Your test scores and GPA were not high enough
Focusing entirely on SAT or ACT scores and GPAs is a highly efficient way of sorting through applicants. It is a quick way of creating a profile for the type of student that will be admitted to our school. By using this method, we can make sure that we only allow in only those with GPAs above a 4.0 and with standardized test scores in the top percentile. However, while using this method may be efficient, it is not always effective. Students should not be defined by their test scores. “Everybody is a genius. But if you judge a fish by its ability to climb a tree, it will live its whole life believing that it is stupid.” –Albert Einstein. This is exactly what standardized tests do. They attempt to measure intelligence of students and effectiveness of teachers in ways that simply do not fit. “Employing standardized achievement tests to ascertain educational quality is like measuring temperature with a tablespoon” (Popham). Where some students excel in math, others flourish in history, so how can it be that educational quality is measured by having students answer some math problems and write an essay? It can’t be. Every student is different so the idea that they can be measured the same way is unrealistic. Standardized testing sets a bar. Not doing well on these tests does not mean that one doesn’t meet the bar, it simply means that they have been looking at a different bar; not one below it or above it, but a different one. We here at North Harmon choose to ignore all these flaws in our system in the hopes that you don’t notice.

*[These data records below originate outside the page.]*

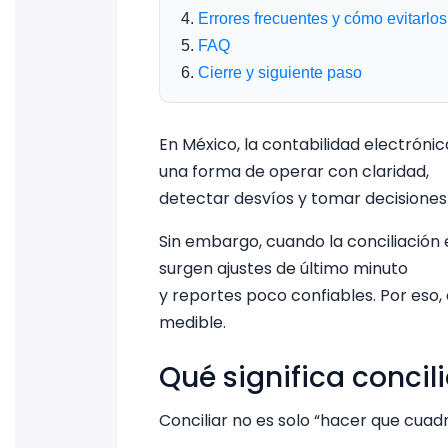
Errores frecuentes y cómo evitarlos
FAQ
Cierre y siguiente paso
En México, la contabilidad electrón
una forma de operar con claridad,
detectar desvíos y tomar decisiones
Sin embargo, cuando la conciliación 
surgen ajustes de último minuto
y reportes poco confiables. Por eso,
medible.
Qué significa concili
Conciliar no es solo “hacer que cuad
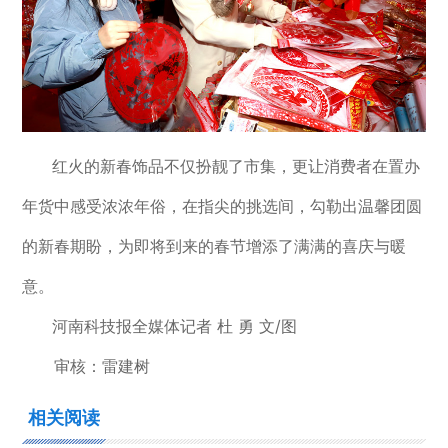
红火的新春饰品不仅扮靓了市集，更让消费者在置办
年货中感受浓浓年俗，在指尖的挑选间，勾勒出温馨团圆
的新春期盼，为即将到来的春节增添了满满的喜庆与暖
意。
河南科技报全媒体记者 杜 勇 文/图
审核：雷建树
相关阅读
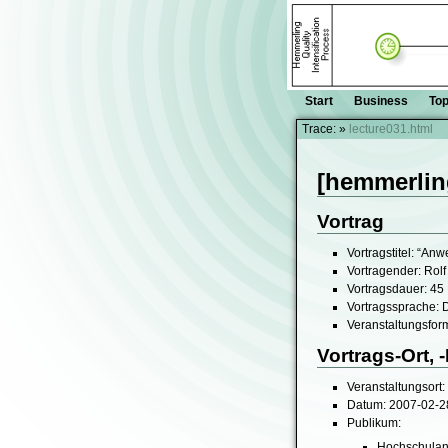
Start
Business
Top
Trace:
»
lecture031.html
[hemmerlin
Vortrag
Vortragstitel: “An
Vortragender: Rol
Vortragsdauer: 45
Vortragssprache: 
Veranstaltungsform
Vortrags-Ort,
Veranstaltungsort:
Datum: 2007-02-2
Publikum:
Hochschulang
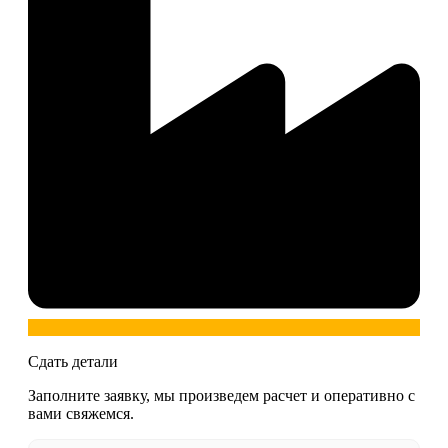
Сдать детали
Заполните заявку, мы произведем расчет и оперативно с
вами свяжемся.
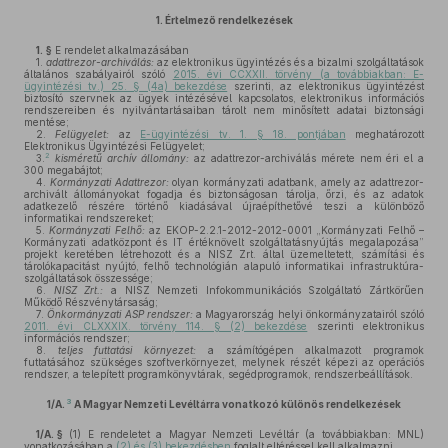
1.
Értelmező rendelkezések
1. §
E rendelet alkalmazásában
1.
adattrezor-archiválás:
az elektronikus ügyintézés és a bizalmi szolgáltatások
általános szabályairól szóló
2015. évi CCXXII. törvény (a továbbiakban: E-
ügyintézési tv.) 25. § (4a) bekezdése
szerinti, az elektronikus ügyintézést
biztosító szervnek az ügyek intézésével kapcsolatos, elektronikus információs
rendszereiben és nyilvántartásaiban tárolt nem minősített adatai biztonsági
mentése;
2.
Felügyelet:
az
E-ügyintézési tv. 1. § 18. pontjában
meghatározott
Elektronikus Ügyintézési Felügyelet;
2
3.
kisméretű archív állomány:
az adattrezor-archiválás mérete nem éri el a
300 megabájtot;
4.
Kormányzati Adattrezor:
olyan kormányzati adatbank, amely az adattrezor-
archivált állományokat fogadja és biztonságosan tárolja, őrzi, és az adatok
adatkezelő részére történő kiadásával újraépíthetővé teszi a különböző
informatikai rendszereket;
5.
Kormányzati Felhő:
az EKOP-2.2.1-2012-2012-0001 „Kormányzati Felhő –
Kormányzati adatközpont és IT értéknövelt szolgáltatásnyújtás megalapozása”
projekt keretében létrehozott és a NISZ Zrt. által üzemeltetett, számítási és
tárolókapacitást nyújtó, felhő technológián alapuló informatikai infrastruktúra-
szolgáltatások összessége;
6.
NISZ Zrt.:
a NISZ Nemzeti Infokommunikációs Szolgáltató Zártkörűen
Működő Részvénytársaság;
7.
Önkormányzati ASP rendszer:
a Magyarország helyi önkormányzatairól szóló
2011. évi CLXXXIX. törvény 114. § (2) bekezdése
szerinti elektronikus
információs rendszer;
8.
teljes futtatási környezet:
a számítógépen alkalmazott programok
futtatásához szükséges szoftverkörnyezet, melynek részét képezi az operációs
rendszer, a telepített programkönyvtárak, segédprogramok, rendszerbeállítások.
3
1/A.
A Magyar Nemzeti Levéltárra vonatkozó különös rendelkezések
1/A. §
(1)
E rendeletet a Magyar Nemzeti Levéltár (a továbbiakban: MNL)
vonatkozásában a
(2) és (3) bekezdésben
foglalt eltéréssel kell alkalmazni.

Do not worry though, to balance out the issues that come with this admittance system based on scores alone, we also focus on your personal essays, a method that is equally as flawed. This brings us to our second reason for why you may not have been accepted here.
Your personal essay was boring, unoriginal, or just plain stupid.
We use the personal essay so that we may better ascertain the type of person we are considering for admittance. However, we cannot always determine the type of person we are admitting just from this six hundred-word essay. Students like you are constantly being told what they should and shouldn’t write about. Write about something that has impacted you, but if that something is about the death of a loved one, don’t write about it; admissions officers see that too much. Be truthful, but be sure to write about something interesting and unique even if you’ve lived a fairly average life. These are pointers that are given to applicants every year making it difficult to know what to write about. Obviously just because someone does not have an interesting or unique story does not mean they should not be admitted to a school, and yet the only other way to judge them is test scores and GPAs, which as we have pointed out, have their flaws as well. This is why here at North Harmon Institute of Technology we are dedicated to using both highly flawed methods. They balance each other out, right?
Popham, James. “Why Standardized Tests Don’t Measure Educational Quality.” Using
Standards and Assessments 56.6 (1999): 8-15. ASCD. Web. 20 May 2015.